Here is the secret of true Christian service. In what must the Christian worker follow Christ? In His

I. Obedience.—He came to do God’s will. Have we tried to find God’s will concerning us? It is so much more pleasant to do the work which is most congenial to us. But if we are to follow the Master, our desire will be to be used of Him just as He will, and when, and where.

II. Humility.—How much Christian workers of all kinds are tempted by pride. How much we think of ‘our’ work, ‘our’ preaching, etc. If Christ is to use us, we must have the humble spirit which will enable us to take the lowest place (even that of a door-keeper if need be). It is more difficult to get good workers for the lowliest offices than it is for the highest, because men and women have not learnt to follow Christ in His humility.

III. Love for all men.—We have our favourites; Christ loved all men. It is so much more congenial to look after the ‘goody’ people. We need a large heart if we are to follow Him Who came to seek and to save the lost.

IV. Self-denial.—How little does self-denial enter into our lives! If we keep the Friday fasts and the Lenten fasts, we think we have done all that is required. But it is possible to observe these seasons and yet to be strangers to any real denial of self. ‘If any man will come after Me, let him … take up his cross.’ The cross does not enter sufficiently into our lives. Yet ‘no cross, no crown.’

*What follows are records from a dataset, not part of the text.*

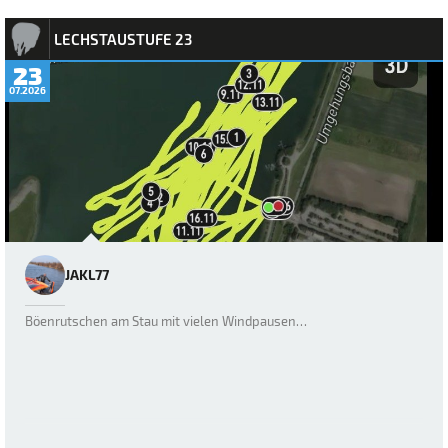
LECHSTAUSTUFE 23
23
07.2026
JAKL77
Böenrutschen am Stau mit vielen Windpausen…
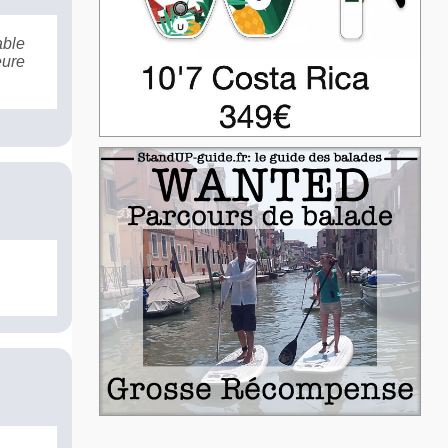
able
eure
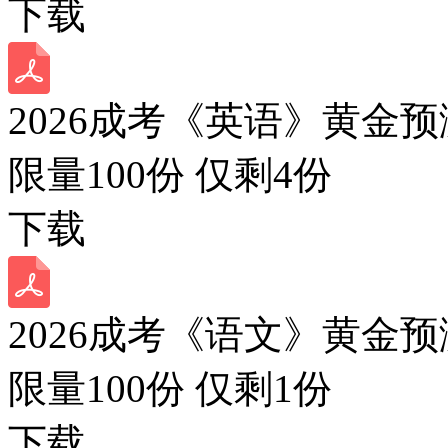
下载
2026成考《英语》黄金预
限量100份 仅剩
4
份
下载
2026成考《语文》黄金预
限量100份 仅剩
1
份
下载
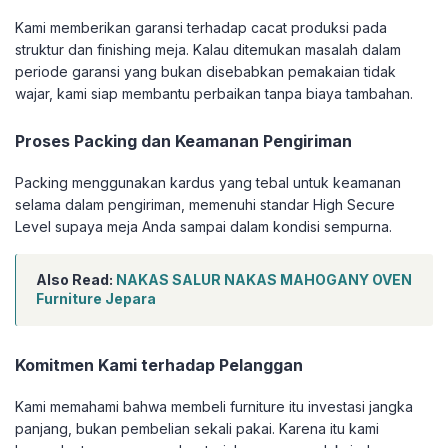
Kami memberikan garansi terhadap cacat produksi pada
struktur dan finishing meja. Kalau ditemukan masalah dalam
periode garansi yang bukan disebabkan pemakaian tidak
wajar, kami siap membantu perbaikan tanpa biaya tambahan.
Proses Packing dan Keamanan Pengiriman
Packing menggunakan kardus yang tebal untuk keamanan
selama dalam pengiriman, memenuhi standar High Secure
Level supaya meja Anda sampai dalam kondisi sempurna.
Also Read:
NAKAS SALUR NAKAS MAHOGANY OVEN
Furniture Jepara
Komitmen Kami terhadap Pelanggan
Kami memahami bahwa membeli furniture itu investasi jangka
panjang, bukan pembelian sekali pakai. Karena itu kami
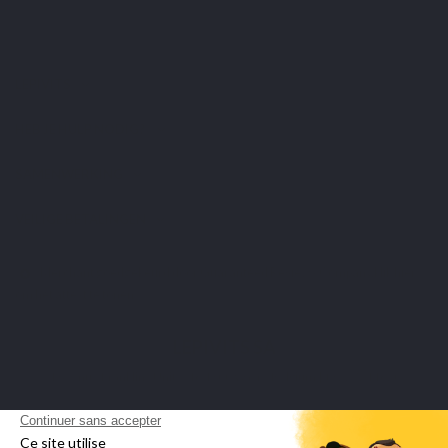
LEPIVITS
HEB JE HULP NODIG?
SAMENWERKING
VEILIGE BETALINGEN
Merchant goedgekeurd door Guaranteed Reviews Company,
klik hier
om het attest te tonen
.
LEPIVITS SA
4 Avenue Franklin - Unité, 16 1300 Wavre Belgium |
+3227211620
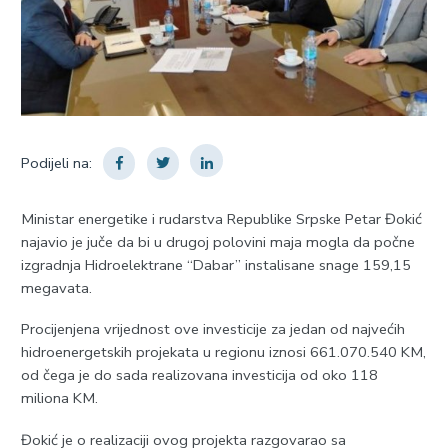
Podijeli na:
Ministar energetike i rudarstva Republike Srpske Petar Đokić
najavio je juče da bi u drugoj polovini maja mogla da počne
izgradnja Hidroelektrane “Dabar” instalisane snage 159,15
megavata.
Procijenjena vrijednost ove investicije za jedan od najvećih
hidroenergetskih projekata u regionu iznosi 661.070.540 KM,
od čega je do sada realizovana investicija od oko 118
miliona KM.
Đokić je o realizaciji ovog projekta razgovarao sa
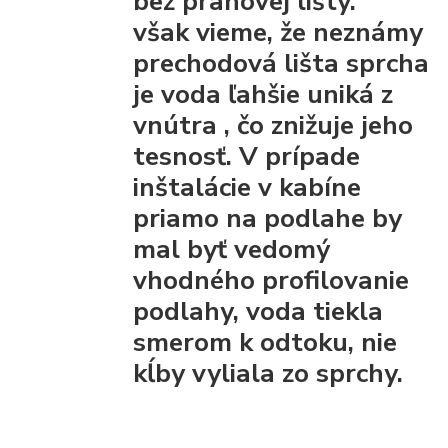
bez prahovej lišty."
však vieme, že
neznámy
prechodová lišta
sprcha
je voda ľahšie uniká z
vnútra
, čo znižuje jeho
tesnosť. V prípade
inštalácie v kabíne
priamo na podlahe by
mal byť vedomý
vhodného profilovanie
podlahy, voda tiekla
smerom k odtoku, nie
kĺby vyliala zo sprchy.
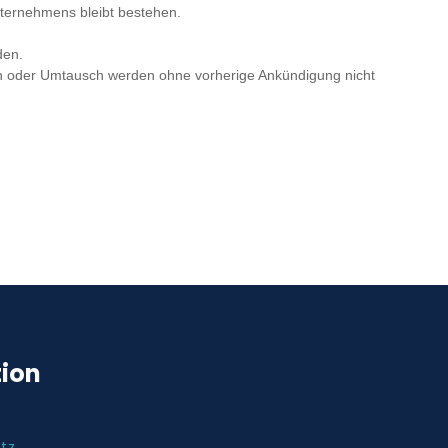
ternehmens bleibt bestehen.
den.
en oder Umtausch werden ohne vorherige Ankündigung nicht
tion
tz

‘A life spent in the pursuit of enjoyment cannot justly claim to be a human, still less a Christian life. Every exceptional indulgence in amusement or living which we admit, every use which we make of money or leisure for rest, for travel, for the accumulation of works of art or literature, must satisfy two tests before it can be approved by an awakened conscience. It must be found to contribute directly or indirectly its full value to the efficiency of our work; and it must not be such as to cause even the weak to offend by a perilous example.’